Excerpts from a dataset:

_ _ _

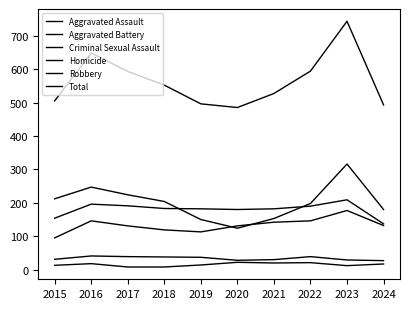

Reading left to right, what are all the values shown in this chart?

Aggravated Assault: 2015=95	2016=146	2017=131	2018=119	2019=113	2020=131	2021=142	2022=146	2023=177	2024=132
Aggravated Battery: 2015=154	2016=196	2017=191	2018=183	2019=182	2020=180	2021=182	2022=190	2023=209	2024=137
Criminal Sexual Assault: 2015=31	2016=41	2017=39	2018=38	2019=37	2020=28	2021=30	2022=39	2023=29	2024=27
Homicide: 2015=13	2016=18	2017=8	2018=8	2019=14	2020=22	2021=20	2022=21	2023=12	2024=17
Robbery: 2015=212	2016=247	2017=224	2018=204	2019=150	2020=124	2021=153	2022=198	2023=316	2024=180
Total: 2015=505	2016=648	2017=593	2018=552	2019=496	2020=485	2021=527	2022=594	2023=743	2024=493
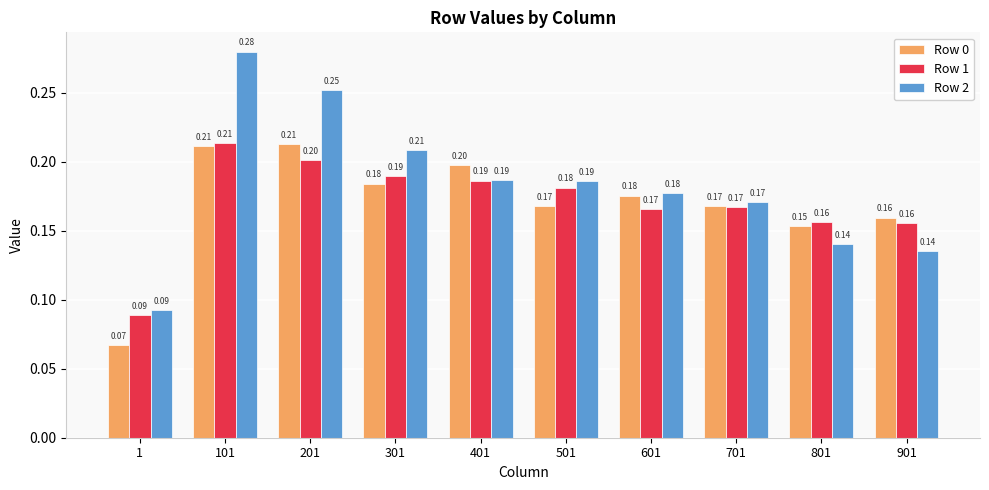

Between 201 and 401, which series saw the biggest shift?

Row 2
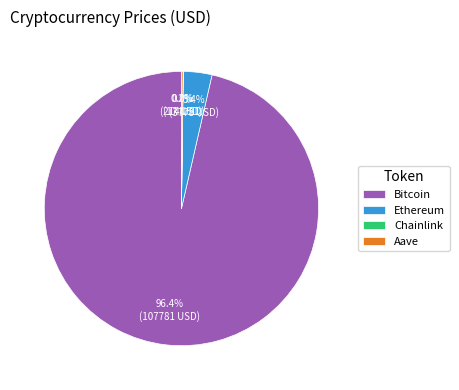

To the nearest percent, what portion does Bitcoin represent?

96%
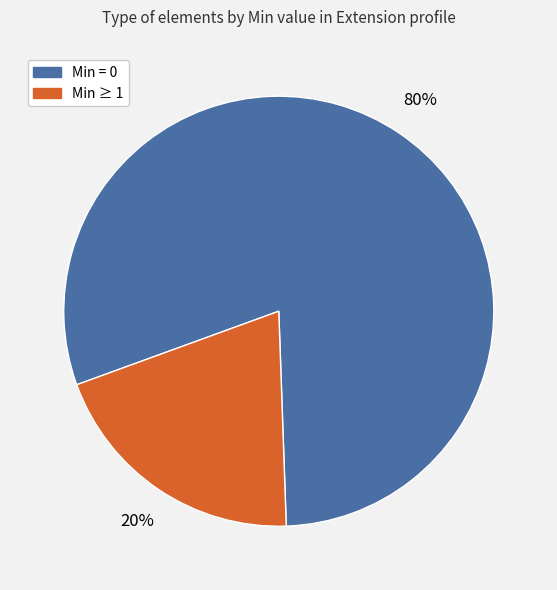

What percentage is the Min = 0 slice, to the nearest percent?

80%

_ _ _

Instruction: Gather every line in the listing above that contains the word "Aggravated" and copy each one out in full.

Result of this exercise:
Aggravated Assault: 2015=95	2016=146	2017=131	2018=119	2019=113	2020=131	2021=142	2022=146	2023=177	2024=132
Aggravated Battery: 2015=154	2016=196	2017=191	2018=183	2019=182	2020=180	2021=182	2022=190	2023=209	2024=137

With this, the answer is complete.